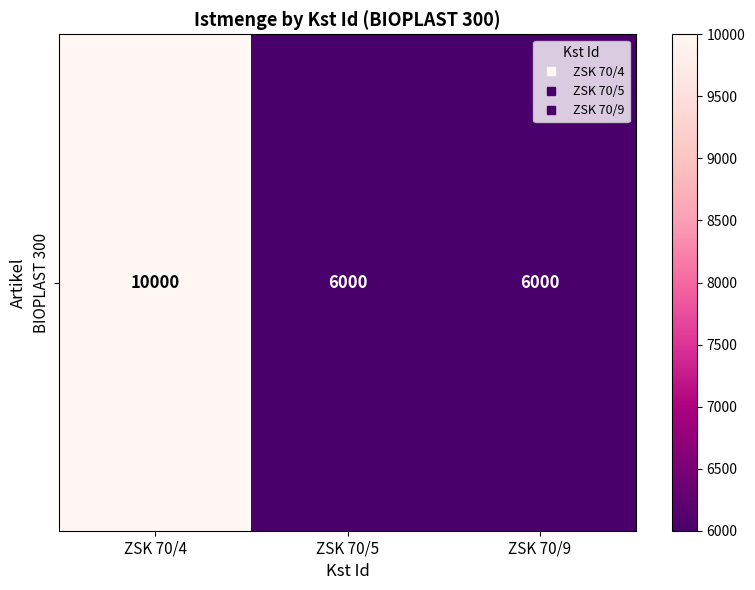

Which category has the highest value across all series?

ZSK 70/4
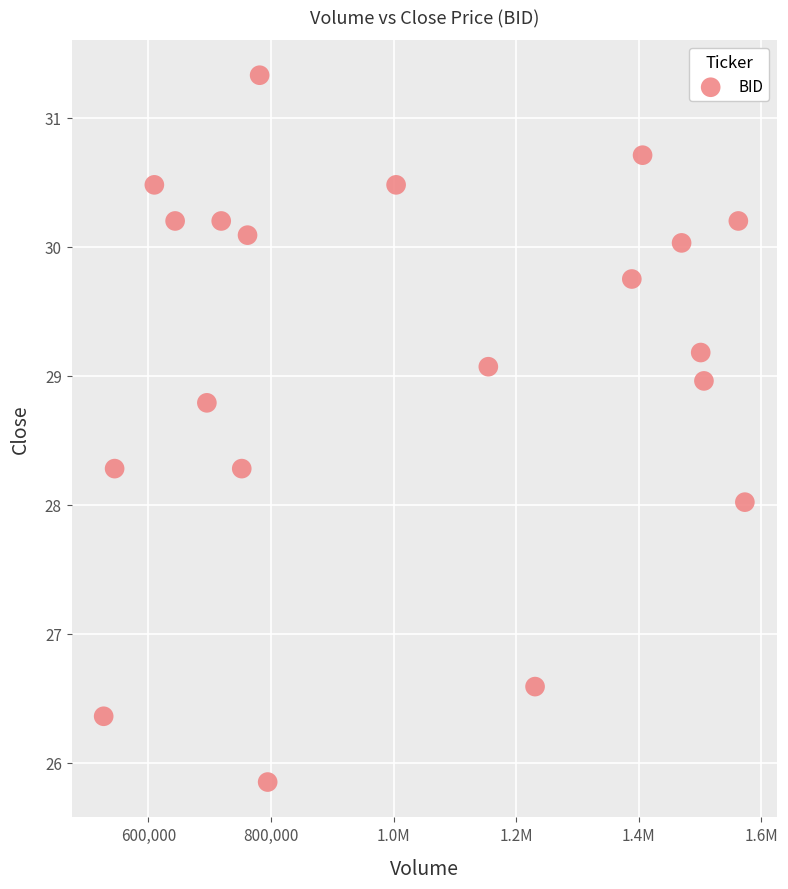

What is the range of X values (max minus min)?

1046300.0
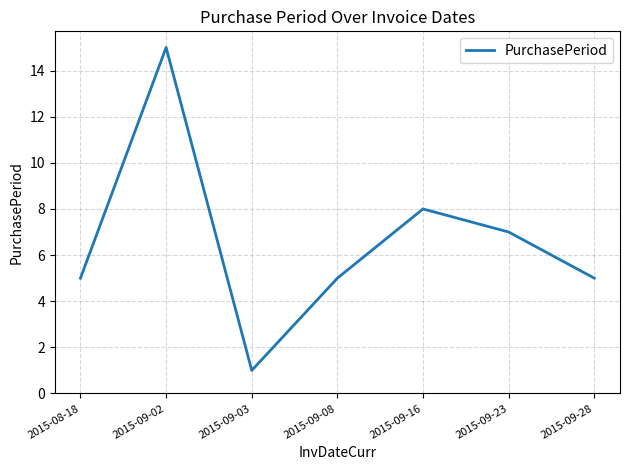

What is the sum of the values at 2015-09-02 and 2015-08-18?

20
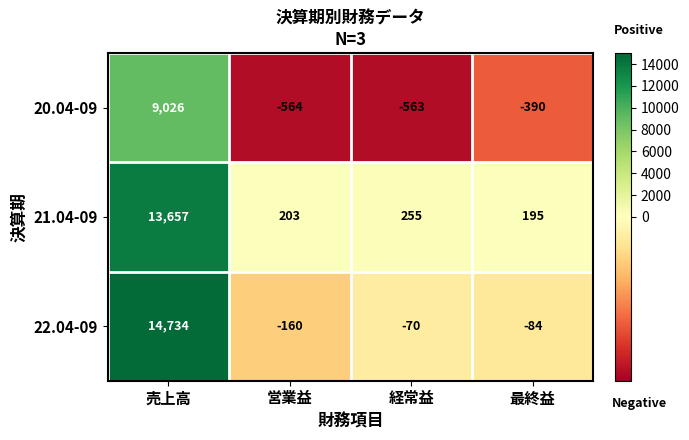

Between 営業益 and 最終益, which series saw the biggest shift?

20.04-09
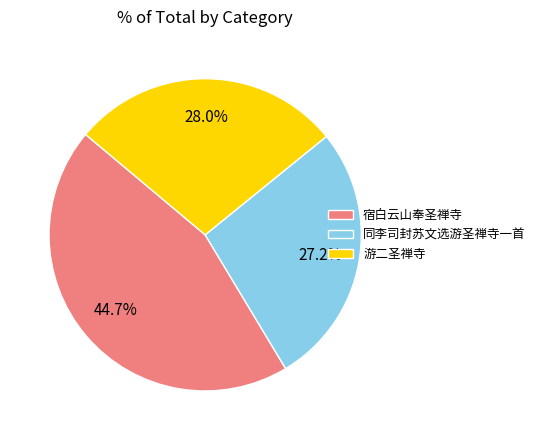

To the nearest percent, what percentage of the pie is 宿白云山奉圣禅寺?

45%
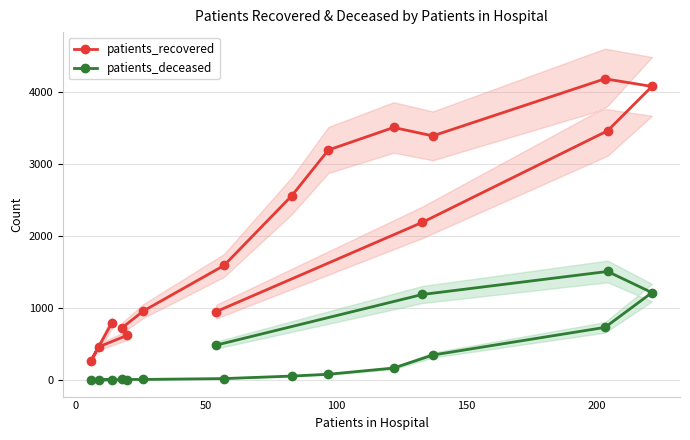

How many distinct data groups are displayed?

2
■ ■ ■ ■ ■ ■ ■
* **Task goal**: Copy everything from the line containing "What is the range" down to the end of the material, swapping "distinct" for "different" and changing nothing else. Leave the pictures out of your answer.

* **Response**:
What is the range of X values (max minus min)?

1046300.0

What is the sum of the values at 2015-09-02 and 2015-08-18?

20

Between 営業益 and 最終益, which series saw the biggest shift?

20.04-09

To the nearest percent, what percentage of the pie is 宿白云山奉圣禅寺?

45%

How many different data groups are displayed?

2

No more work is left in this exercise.